**CONSIGNE DÉTAILLÉE:** Recopiez le passage du texte fourni qui commence par «Depuis le Burundi» et se termine par «de leurs communautés.».

##### TEXTE FOURNI #####

GUÉRIR ENSEMBLE LES BLESSURES DE LA VIE
Le Burundi, le Rwanda et la République démocratique du Congo (RDC) partagent une histoire commune: dans ce paysage paradisiaque aux collines verdoyantes où ondulent rivières et lacs majestueux, plusieurs drames ont secoué la région. Un génocide au Rwanda en 1994, des coups d’État au Burundi dans les années 1990 et des troubles électoraux en 2015 ainsi que des affrontements entre groupes armés dans l’est de la RDC ont laissé des traces profondes au sein des communautés. Dans ce contexte, les femmes et les filles subissent les affres des divers conflits armés et sont les victimes d’agressions sexuelles. En situation d’accalmie, le soubassement patriarcal prend le dessus et les violences sexuelles deviennent subtilement des violences basées sur le genre.
La Suisse accompagne les États dans leurs efforts de pacification par des programmes de paix et de cohésion sociale. Né d’une initiative de femmes parlementaires suisses en visite dans la région, un programme régional voit le jour en 2010. Humanitaire au départ avec des soins aux survivantes de viol, il s’élargit ensuite pour soutenir les communautés meurtries dans leur cheminement vers des communautés responsables. De victimes, elles se renforcent et offrent des cadres protecteurs aux survivantes et survivants des violences. Grâce à l’approche psychosociale communautaire «Guérir ensemble», femmes, hommes, filles et garçons se rassemblent dans des espaces protégés. Elles et ils apprennent à reconnaître les blessures des uns et des autres. Une conscientisation sur le cycle de la violence voit le jour. Ainsi commence le processus de guérison. L’objectif est d’aboutir à une guérison faite de pardon et de réconciliation avant d’entamer des projets de vie communs.
Ce programme accompagne aussi des processus institutionnels favorisant un environnement protecteur pour les femmes et les filles. Ainsi, en 2011, onze pays membres de la Conférence internationale sur la région des Grands Lacs signent une déclaration par laquelle les chefs d’États s’engagent à lutter ensemble contre les violences sexuelles massives et répétitives. Ils mettent à disposition des centres de prise en charge intégrés, organisent des sessions spéciales dans des tribunaux et encouragent des bonnes pratiques de lutte contre les violences sexuelles et basées sur le genre.
Depuis le Burundi où je travaille, j’ai vu la commune de Gahaga, dans la province de Muramvya, recevoir le deuxième prix de «La colline où il fait bon vivre». J’ai vu le professeur Simon Gasibirege, initiateur de l’approche «Guérir ensemble», récompensé d’un prix d’honneur par les autorités locales rwandaises. En RDC, j’ai vu des femmes, anciennes victimes de viols, se coaliser en Comités d’alerte pour la paix et devenir des véritables leaders de leurs communautés.
De 2011 à 2021, 164 000 personnes ont été soutenues, dont 30% d’hommes victimes de violences, y compris sexuelles, ou faisant face à une maladie mentale. Beaucoup deviennent des modèles de masculinité positive. L’approche «Guérir ensemble», Ushirika ni Dawa en swahili, leur a permis de guérir et de devenir des alliés du programme dans ce processus de changement des normes sociales de genre plus équitables envers les femmes et les filles.

##### DOCUMENTS #####

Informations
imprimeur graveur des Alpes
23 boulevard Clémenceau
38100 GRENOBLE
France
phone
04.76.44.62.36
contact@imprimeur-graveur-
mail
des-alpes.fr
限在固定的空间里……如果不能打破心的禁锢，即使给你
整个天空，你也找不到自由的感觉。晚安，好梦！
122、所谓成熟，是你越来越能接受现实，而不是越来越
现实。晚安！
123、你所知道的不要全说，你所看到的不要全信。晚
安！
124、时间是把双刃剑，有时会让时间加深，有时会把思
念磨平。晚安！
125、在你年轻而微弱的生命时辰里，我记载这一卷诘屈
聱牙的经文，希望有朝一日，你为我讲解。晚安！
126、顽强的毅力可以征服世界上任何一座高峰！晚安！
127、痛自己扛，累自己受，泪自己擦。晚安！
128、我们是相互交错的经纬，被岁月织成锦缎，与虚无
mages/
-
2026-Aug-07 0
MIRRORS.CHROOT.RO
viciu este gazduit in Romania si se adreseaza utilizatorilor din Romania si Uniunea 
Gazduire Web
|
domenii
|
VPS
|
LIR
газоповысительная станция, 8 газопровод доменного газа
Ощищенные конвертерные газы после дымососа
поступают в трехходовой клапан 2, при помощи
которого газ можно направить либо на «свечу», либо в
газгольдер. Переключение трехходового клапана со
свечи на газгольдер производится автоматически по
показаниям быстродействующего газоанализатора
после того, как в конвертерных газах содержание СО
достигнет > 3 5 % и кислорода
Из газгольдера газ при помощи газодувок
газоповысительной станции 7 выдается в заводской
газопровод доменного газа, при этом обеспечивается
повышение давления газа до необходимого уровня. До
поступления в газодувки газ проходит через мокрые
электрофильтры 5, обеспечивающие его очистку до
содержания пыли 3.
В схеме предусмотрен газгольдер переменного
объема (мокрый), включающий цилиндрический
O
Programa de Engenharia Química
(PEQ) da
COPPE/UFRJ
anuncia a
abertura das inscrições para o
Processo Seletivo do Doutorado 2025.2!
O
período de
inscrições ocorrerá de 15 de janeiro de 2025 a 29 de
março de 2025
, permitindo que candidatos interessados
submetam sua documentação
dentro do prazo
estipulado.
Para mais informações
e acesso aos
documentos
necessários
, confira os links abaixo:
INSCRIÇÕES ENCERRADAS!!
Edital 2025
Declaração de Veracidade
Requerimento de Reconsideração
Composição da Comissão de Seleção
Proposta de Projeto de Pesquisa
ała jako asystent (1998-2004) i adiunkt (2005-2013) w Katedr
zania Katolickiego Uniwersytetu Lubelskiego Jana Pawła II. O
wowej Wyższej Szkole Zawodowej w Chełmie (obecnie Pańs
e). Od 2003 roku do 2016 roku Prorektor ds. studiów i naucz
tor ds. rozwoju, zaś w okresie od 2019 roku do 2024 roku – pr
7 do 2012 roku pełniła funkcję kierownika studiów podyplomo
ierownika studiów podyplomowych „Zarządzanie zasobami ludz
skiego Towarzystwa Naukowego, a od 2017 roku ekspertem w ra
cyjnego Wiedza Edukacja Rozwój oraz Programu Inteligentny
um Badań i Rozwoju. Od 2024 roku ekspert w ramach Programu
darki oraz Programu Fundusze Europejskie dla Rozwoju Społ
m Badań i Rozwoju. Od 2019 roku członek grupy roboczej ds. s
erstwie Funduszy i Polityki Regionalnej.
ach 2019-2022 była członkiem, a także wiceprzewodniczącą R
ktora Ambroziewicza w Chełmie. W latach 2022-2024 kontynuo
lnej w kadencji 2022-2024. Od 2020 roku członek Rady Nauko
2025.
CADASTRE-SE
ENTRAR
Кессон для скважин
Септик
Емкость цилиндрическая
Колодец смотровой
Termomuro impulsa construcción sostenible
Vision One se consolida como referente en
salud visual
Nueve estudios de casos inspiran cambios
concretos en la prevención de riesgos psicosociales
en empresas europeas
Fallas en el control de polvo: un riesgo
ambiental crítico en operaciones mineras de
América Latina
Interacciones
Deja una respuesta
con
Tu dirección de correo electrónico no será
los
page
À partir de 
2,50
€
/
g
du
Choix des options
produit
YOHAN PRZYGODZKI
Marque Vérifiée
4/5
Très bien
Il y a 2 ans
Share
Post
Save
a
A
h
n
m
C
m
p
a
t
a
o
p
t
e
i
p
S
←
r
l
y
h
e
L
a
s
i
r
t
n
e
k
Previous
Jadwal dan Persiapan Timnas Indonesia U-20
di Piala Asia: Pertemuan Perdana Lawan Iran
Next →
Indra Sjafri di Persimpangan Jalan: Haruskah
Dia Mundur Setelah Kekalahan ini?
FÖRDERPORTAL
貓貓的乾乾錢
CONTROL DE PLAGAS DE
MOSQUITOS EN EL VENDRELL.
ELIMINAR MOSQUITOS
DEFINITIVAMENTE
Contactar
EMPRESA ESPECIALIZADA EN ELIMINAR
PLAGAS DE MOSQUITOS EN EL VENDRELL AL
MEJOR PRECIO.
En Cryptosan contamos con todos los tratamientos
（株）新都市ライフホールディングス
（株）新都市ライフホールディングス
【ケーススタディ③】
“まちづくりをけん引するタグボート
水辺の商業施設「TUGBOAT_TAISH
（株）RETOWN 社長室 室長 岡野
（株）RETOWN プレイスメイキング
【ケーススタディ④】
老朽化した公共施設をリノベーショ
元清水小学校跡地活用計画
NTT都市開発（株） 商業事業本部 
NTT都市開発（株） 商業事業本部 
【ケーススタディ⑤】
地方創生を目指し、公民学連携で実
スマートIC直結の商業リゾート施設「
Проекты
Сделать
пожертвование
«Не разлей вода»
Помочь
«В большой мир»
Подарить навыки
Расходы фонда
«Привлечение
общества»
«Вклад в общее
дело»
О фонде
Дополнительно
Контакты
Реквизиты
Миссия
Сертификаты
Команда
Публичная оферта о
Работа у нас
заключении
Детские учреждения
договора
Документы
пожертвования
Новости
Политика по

#####

**RÉPONSE À L'EXERCICE:**
Depuis le Burundi où je travaille, j’ai vu la commune de Gahaga, dans la province de Muramvya, recevoir le deuxième prix de «La colline où il fait bon vivre». J’ai vu le professeur Simon Gasibirege, initiateur de l’approche «Guérir ensemble», récompensé d’un prix d’honneur par les autorités locales rwandaises. En RDC, j’ai vu des femmes, anciennes victimes de viols, se coaliser en Comités d’alerte pour la paix et devenir des véritables leaders de leurs communautés.